Microschools Deserve Public Money Too!

Most of us focus on how vouchers will help public school parents pay for private school, but there’s another option out there in the learning stratosphere – microschools.

Why shouldn’t a single mom with three children have the option to send her kids to a well-run microschool instead of the traditional private?

Last week, The Texas Tribune reported that,

“Sharby Hunt-Hart stacked a table at her local library with colored pencils, skin-tone crayons and picture books with Black girl protagonists. Four girls, ready to start their school day, looked up at her.”

“’I want our big girls to think about the kind of person you want to be,’ Hunt-Hart, an educator of 17 years and a mom, told the girls.”

“With a marker, Addi, 6, furrowed her brow and got to work. She drew a picture of herself with her hair short, like it was that day. She added blue scribbles for the sky and green scribbles for the grass. Her arm in the picture was extended, holding a flower: ‘I gave Mommy a flower.’”

“’You want to be a giver,’ Hunt-Hart said. ‘Thank you for sharing, Addi.’”

“Here in the eastern suburbs of Dallas, three mothers are home-schooling to reimagine education for their daughters. During school days, the girls get in about two hours of core instruction like reading and math, but they also draw, go on nature walks and build fairy villages with the rocks they find.”

“The mothers say their public schools were not equipped to create a learning space that’s wholly safe for Black kids or embrace their culture and identity. Together they create lesson plans to meet each girl’s learning needs and adapt their pace when a child is struggling.”

“The mothers want to expand their group and create a ‘microschool’ that serves more Black boys and girls in the region, mirroring the Black Mothers’ Forum schools in Arizona. Microschools refer to learning setting where class sizes are small, typically composed of fewer than 15 students, and the schedule and curricula are tailored to the needs of each student.
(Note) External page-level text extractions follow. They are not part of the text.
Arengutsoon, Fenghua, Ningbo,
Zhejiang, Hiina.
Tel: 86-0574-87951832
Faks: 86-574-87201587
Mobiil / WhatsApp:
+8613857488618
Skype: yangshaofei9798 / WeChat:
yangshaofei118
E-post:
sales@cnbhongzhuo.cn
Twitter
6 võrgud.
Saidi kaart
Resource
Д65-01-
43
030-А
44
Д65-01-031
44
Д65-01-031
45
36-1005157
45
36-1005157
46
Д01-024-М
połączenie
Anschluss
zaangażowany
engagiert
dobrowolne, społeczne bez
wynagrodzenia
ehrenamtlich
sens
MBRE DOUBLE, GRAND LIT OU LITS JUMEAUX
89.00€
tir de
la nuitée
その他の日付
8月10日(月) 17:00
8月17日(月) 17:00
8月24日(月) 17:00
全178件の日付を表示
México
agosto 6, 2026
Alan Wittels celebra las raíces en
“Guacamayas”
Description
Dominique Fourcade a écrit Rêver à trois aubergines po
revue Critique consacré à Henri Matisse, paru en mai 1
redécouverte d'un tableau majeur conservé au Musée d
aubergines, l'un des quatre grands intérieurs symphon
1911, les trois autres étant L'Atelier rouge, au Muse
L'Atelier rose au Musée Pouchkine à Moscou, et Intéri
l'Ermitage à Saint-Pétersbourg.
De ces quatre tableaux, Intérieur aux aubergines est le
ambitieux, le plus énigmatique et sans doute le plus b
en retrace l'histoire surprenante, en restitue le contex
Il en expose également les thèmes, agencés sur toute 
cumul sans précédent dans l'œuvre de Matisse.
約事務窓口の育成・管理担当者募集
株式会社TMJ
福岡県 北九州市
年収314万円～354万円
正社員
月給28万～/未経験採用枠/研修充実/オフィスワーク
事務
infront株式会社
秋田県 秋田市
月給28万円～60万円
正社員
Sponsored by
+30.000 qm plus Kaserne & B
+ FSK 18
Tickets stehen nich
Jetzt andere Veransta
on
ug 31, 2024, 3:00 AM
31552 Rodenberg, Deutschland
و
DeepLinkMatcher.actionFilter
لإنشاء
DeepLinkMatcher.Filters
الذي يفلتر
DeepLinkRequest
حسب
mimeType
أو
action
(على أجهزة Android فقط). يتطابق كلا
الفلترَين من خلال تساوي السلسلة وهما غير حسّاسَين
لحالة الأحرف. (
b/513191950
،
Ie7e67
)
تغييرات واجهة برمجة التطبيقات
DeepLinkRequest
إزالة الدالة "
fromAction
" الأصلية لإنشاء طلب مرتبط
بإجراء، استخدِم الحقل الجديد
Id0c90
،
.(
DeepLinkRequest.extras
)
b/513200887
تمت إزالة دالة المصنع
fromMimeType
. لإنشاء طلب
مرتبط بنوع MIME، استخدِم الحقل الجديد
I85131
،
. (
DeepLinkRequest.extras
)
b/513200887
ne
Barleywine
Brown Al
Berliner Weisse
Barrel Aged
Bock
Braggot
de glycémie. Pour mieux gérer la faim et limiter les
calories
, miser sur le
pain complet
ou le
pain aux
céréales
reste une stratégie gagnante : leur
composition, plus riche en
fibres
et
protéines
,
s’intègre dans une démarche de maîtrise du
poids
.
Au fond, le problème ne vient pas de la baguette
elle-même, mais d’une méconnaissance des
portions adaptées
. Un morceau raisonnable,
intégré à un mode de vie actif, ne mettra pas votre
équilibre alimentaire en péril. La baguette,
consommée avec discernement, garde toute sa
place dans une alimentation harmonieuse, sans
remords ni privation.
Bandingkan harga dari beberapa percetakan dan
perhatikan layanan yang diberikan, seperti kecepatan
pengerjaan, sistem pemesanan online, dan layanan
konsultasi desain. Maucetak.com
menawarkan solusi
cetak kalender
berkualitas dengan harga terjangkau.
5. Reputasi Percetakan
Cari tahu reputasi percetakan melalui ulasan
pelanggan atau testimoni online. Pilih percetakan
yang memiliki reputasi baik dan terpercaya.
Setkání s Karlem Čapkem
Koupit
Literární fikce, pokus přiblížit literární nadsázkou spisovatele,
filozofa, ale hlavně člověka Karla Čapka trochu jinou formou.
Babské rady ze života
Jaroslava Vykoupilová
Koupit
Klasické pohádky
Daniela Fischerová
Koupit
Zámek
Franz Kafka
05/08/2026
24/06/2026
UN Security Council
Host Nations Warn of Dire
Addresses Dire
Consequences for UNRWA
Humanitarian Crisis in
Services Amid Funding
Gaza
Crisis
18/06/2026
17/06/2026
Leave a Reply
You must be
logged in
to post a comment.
It is seen as an arrangement between home-schooling and traditional schooling.”

“’What we’re doing with the microschools is decolonizing what we know of education,’ Chantel Jones-Bigby, mom to Addi, said. ‘And we have so much less resources. We’re working with so much less, but yet, our children are doing academically, emotionally better.’”

“The mothers already have spoken with other parents ready to pull their kids out of private and public schools to participate in their collective. But to grow, they say they need the Legislature to create education savings accounts, a voucher-style program through which families could access state funds and pay for private school or alternative education settings.”

“Jones-Bigby said the public education system must face the reality that they often fail to serve Black kids well.”

“’I didn’t just remove my daughter from a building in a school. I removed her from the consciousness that was there that was creating the symptoms of what I was seeing with her in her learning,’ she said. ‘Even if [schools] have more money, if you still have the same culture and consciousness, but new technology, what does that change?’”

“In Arizona, 40 Black moms gathered in 2016 with the same worries for their children, ready to dismantle what they call the school-to-prison pipeline. Their kids were bullied in school and did not feel supported by the teachers. The moms started by pushing school districts to form a re-entry-after-suspension plan and find alternatives to suspension as a disciplinary measure.”

“By 2021, they had opened their own microschool, also known as outsourced home schooling. The Arizona microschools depend on the state’s education savings account program for sustainability.”

“’The public school system that was in place was not doing what it was supposed to do. Our children were not reaping the benefits,’ said Janelle Wood, the founder of Black Mothers Forum in Arizona. ‘And so we needed a tool to help us fuel our vehicle of the microschool in order for us to grow.’”

“Like in Arizona, the mothers of the Dallas suburbs want to grow their small teaching collective with the help of an education saving accounts program in Texas.”

“Education savings accounts would allow families to exit the public education system and use taxpayer dollars to pay for alternative learning settings like a microschool. The three mothers would welcome those funds to scale up and pay for instructional materials and a dedicated learning space.”

“The fate of school vouchers and the mothers’ plans hang in balance while the state Legislature and Governor Greg Abbott wrestle over creating this type of program.”

Abbott’s special legislative session ended without agreement on school vouchers. The Texas governor called for another special session to begin the day the previous one ended.

I used to be anti-voucher, but no more. And what is happening with the Dallas suburban Black mothers, forming their own microschools, has a lot to do with why I changed my mind.

Because, if our public school system isn’t going to look out for black, brown, and poor kids, then why shouldn’t parents and families receive public money to do what our current public school system isn’t?